(Working data begins)

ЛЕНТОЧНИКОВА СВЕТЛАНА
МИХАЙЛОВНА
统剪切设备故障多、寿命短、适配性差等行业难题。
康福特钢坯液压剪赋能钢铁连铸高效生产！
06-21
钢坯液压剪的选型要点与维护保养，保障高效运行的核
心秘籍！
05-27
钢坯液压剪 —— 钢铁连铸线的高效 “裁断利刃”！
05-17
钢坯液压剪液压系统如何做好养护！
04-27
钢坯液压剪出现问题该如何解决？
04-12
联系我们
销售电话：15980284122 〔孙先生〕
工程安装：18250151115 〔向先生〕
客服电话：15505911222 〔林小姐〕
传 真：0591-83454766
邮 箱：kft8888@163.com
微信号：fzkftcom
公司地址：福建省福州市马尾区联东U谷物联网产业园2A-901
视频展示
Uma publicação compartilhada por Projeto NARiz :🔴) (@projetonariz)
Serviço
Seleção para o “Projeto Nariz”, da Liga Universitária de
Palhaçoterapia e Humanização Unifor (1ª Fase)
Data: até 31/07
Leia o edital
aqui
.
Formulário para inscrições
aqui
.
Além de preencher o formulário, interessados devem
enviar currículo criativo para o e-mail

(Working data ends)
(Working data begins)

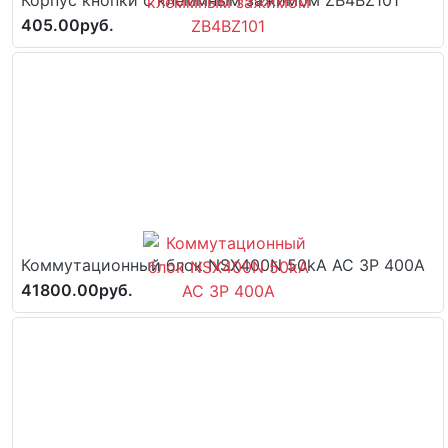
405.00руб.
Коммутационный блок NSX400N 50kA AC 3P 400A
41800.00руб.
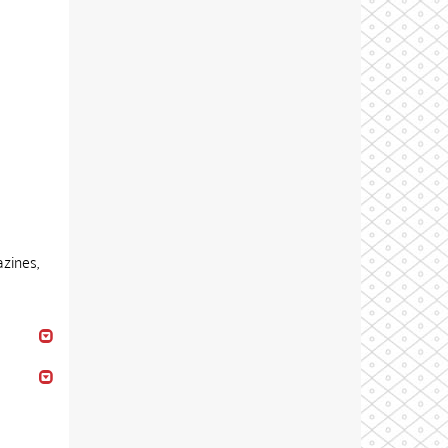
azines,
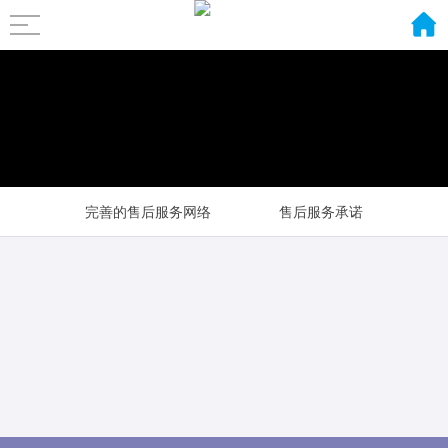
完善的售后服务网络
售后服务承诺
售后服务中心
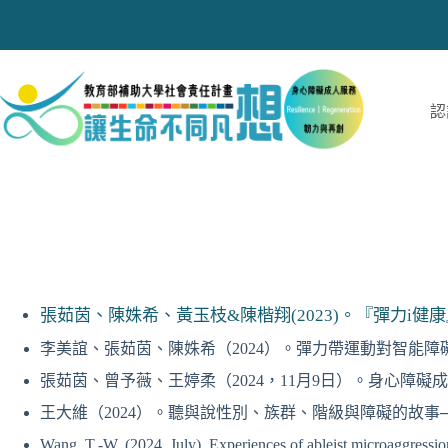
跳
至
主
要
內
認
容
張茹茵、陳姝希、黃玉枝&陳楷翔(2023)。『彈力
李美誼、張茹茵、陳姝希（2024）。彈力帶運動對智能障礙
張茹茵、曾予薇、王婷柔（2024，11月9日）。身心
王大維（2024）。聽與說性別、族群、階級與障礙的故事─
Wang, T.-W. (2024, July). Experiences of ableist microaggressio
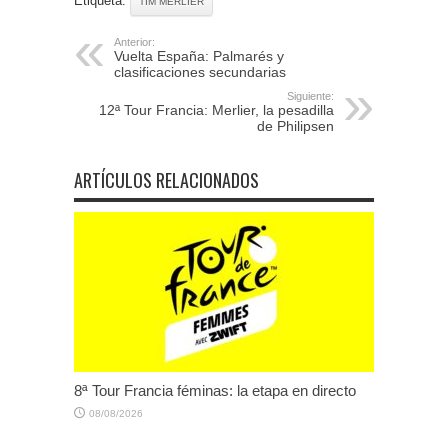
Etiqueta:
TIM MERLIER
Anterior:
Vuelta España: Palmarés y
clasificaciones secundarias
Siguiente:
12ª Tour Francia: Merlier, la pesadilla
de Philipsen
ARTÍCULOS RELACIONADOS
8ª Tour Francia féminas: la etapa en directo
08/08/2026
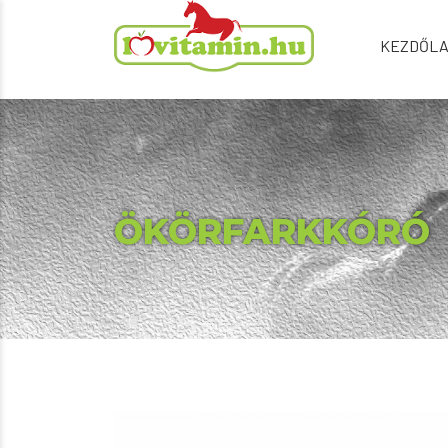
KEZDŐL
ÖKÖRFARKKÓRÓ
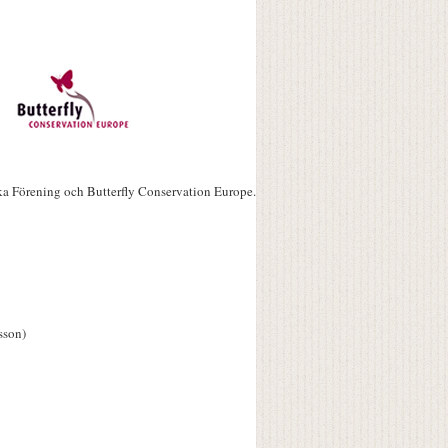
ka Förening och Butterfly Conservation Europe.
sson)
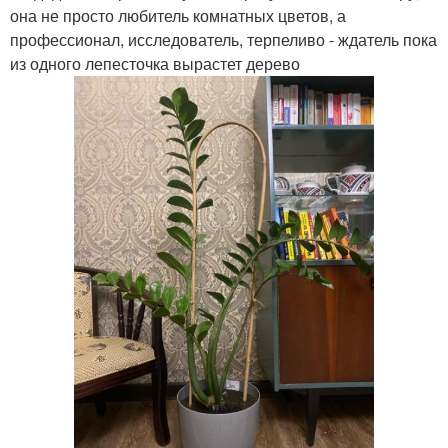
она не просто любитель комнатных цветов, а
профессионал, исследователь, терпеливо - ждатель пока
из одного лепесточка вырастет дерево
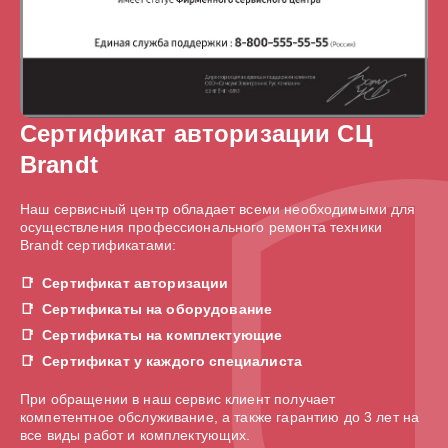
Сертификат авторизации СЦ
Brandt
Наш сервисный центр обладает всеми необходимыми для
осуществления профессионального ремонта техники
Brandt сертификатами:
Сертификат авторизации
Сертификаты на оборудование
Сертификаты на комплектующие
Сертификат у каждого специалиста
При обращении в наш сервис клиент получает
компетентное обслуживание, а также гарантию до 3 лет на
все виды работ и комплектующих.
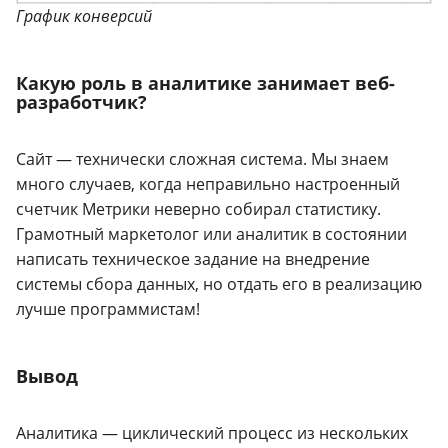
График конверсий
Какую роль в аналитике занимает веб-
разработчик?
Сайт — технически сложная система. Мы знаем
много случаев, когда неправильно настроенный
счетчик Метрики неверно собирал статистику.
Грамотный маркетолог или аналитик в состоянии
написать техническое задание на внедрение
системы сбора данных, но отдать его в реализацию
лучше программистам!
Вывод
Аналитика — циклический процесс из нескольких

(Working data ends)

About this exercise. Taking the records above, retype every line from the one with "康福特钢坯液压剪赋能钢铁连铸高效生产！" down to the one with "Seleção para o", exactly and with nothing else.

Result of the exercise.
康福特钢坯液压剪赋能钢铁连铸高效生产！
06-21
钢坯液压剪的选型要点与维护保养，保障高效运行的核
心秘籍！
05-27
钢坯液压剪 —— 钢铁连铸线的高效 “裁断利刃”！
05-17
钢坯液压剪液压系统如何做好养护！
04-27
钢坯液压剪出现问题该如何解决？
04-12
联系我们
销售电话：15980284122 〔孙先生〕
工程安装：18250151115 〔向先生〕
客服电话：15505911222 〔林小姐〕
传 真：0591-83454766
邮 箱：kft8888@163.com
微信号：fzkftcom
公司地址：福建省福州市马尾区联东U谷物联网产业园2A-901
视频展示
Uma publicação compartilhada por Projeto NARiz :🔴) (@projetonariz)
Serviço
Seleção para o “Projeto Nariz”, da Liga Universitária de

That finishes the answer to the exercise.